Any other questions?

Speaker 6

Do you have any thoughts on the shape that the store industry struggles and how that affects occupancy?

Alan Roth
East Region President and COO, Regency Centers

Yeah, that's a great question. Certainly in light of Rite Aid filing for a second time. We have not signed a new drugstore lease in nearly 10 years. There has obviously been some significant consolidation. We had nearly 5% of our ABR in the drugstore sector at one point. We are 2.5% now. Consolidation continues. I think you probably read that CVS, through this bankruptcy, is acquiring 60 stores from Rite Aid in the Pacific Northwest, notably Washington and Oregon, to expand their footprint in that market. Beyond that, I think you are going to start to see further consolidation of closed stores. Those remaining stores, although they still need to go to auction, it will be some grocers that take the larger footprint ones. It is going to be the Five Below, the Ulta, the Sephora.
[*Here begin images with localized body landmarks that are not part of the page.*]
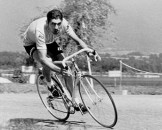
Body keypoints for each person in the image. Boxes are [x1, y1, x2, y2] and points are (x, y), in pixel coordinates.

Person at [22, 9, 101, 112]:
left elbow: (77, 40)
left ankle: (75, 101)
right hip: (32, 43)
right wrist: (59, 71)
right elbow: (43, 59)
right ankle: (50, 85)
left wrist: (88, 52)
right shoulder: (40, 30)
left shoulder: (64, 24)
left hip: (49, 41)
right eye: (53, 24)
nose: (56, 27)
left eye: (58, 24)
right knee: (47, 60)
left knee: (66, 69)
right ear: (47, 22)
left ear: (62, 22)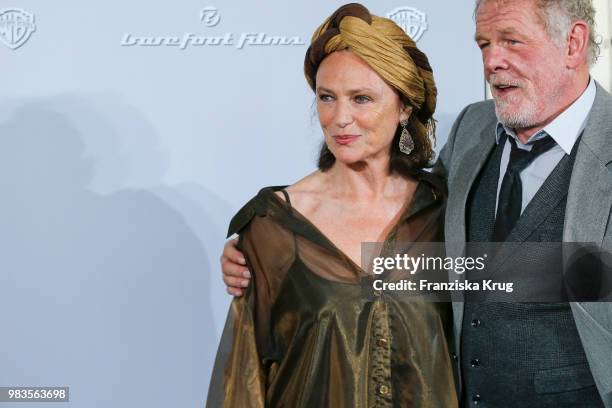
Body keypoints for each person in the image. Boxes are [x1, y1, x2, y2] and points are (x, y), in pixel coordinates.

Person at [221, 0, 612, 406]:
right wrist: (269, 253)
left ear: (573, 42)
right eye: (483, 44)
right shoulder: (471, 132)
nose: (493, 60)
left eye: (511, 41)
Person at [208, 3, 458, 407]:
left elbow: (537, 289)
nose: (340, 118)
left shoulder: (446, 211)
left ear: (405, 107)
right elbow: (243, 379)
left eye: (361, 99)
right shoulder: (273, 224)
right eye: (327, 97)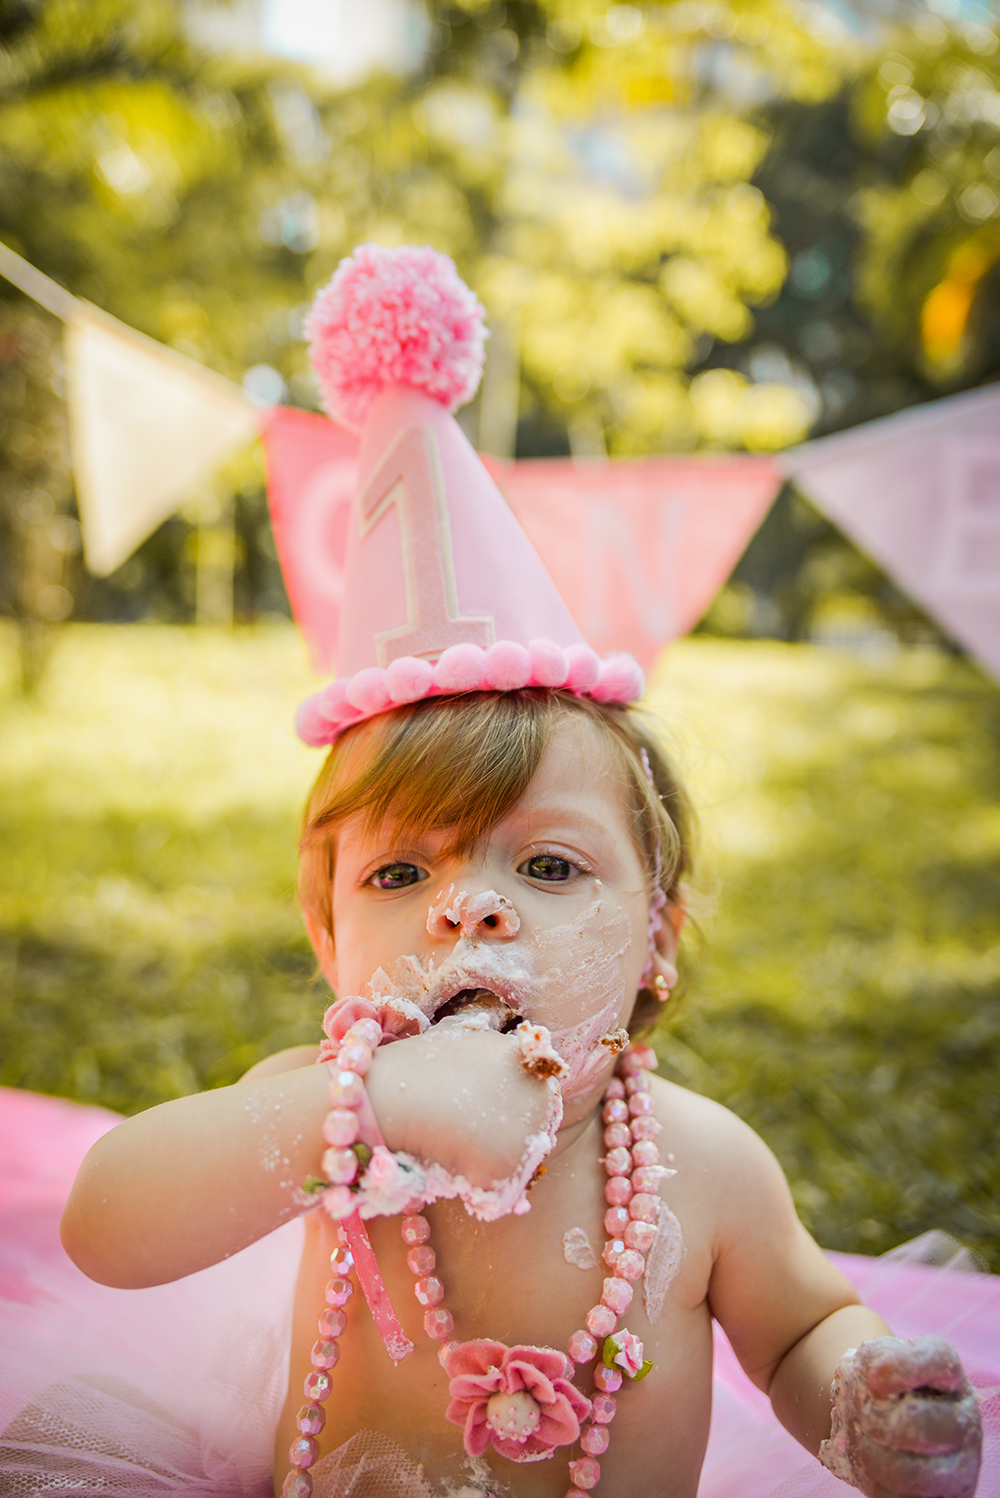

There's going to be a whole lot of different concepts that are going to step in and take those. I would tell you that consolidation will continue. TBD on Walgreens, right? Sycamore Partners announced that acquisition that will close Q3, Q4. At the end of the day, it's something that you got to keep a watchful eye on as you do sort of a lot of the sectors that seem to be contracting a little bit. We'll see where it takes. At the end of the day, I will also say ours are end caps. They have drive-throughs, and they're highly sought-after real estate. I can speak for the drugstore locations within our portfolio. We feel really good about the backfill prospects of those spaces just given where they're located, both in the trade areas, but also where they're located within our assets.

Moderator

Any other questions? Time for one more, maybe?

Speaker 7

Same with the tenant theme. I guess among your largest tenants are Kroger and Albertsons. Their merger agreement was called off last year based on the resistance by the antitrust regulators. We've got a new administration, new regulators. Recently, we saw Nippon Steel pull their deal with U.S. Steel together. Do you see any likelihood of a reignition of the Albertsons-Kroger deal and what you might be doing to prepare for that if there is?

Lisa Palmer
President and CEO, Regency Centers

I don't know that I can predict that. I think it's unlikely. If it were, just as we talked about it while they were in negotiation, there were benefits to both outcomes, either the merged company or two separate companies. That would still be the same. A very similar answer to the drugstore question, the real estate in which we own feels really comfortable. We have the grocery locations of both of those tend to be in the higher, they're in the upper quartile of productivity in their chains. If you hadn't heard my answer before, merged company, more powerful, stronger operator. We would have, they would have become our largest tenant. Feel really good about that. Separately, we have two strong operators that are able to provide even more expansion and competition within the market. I think it's unlikely.

If they were to come back together and try again, we again would be comfortable with either outcome.

Speaker 7

Thank you.

Christy McElroy
Head of Investor Relations, Regency Centers

All right. I think that concludes the panel. Thank you, everyone, for joining.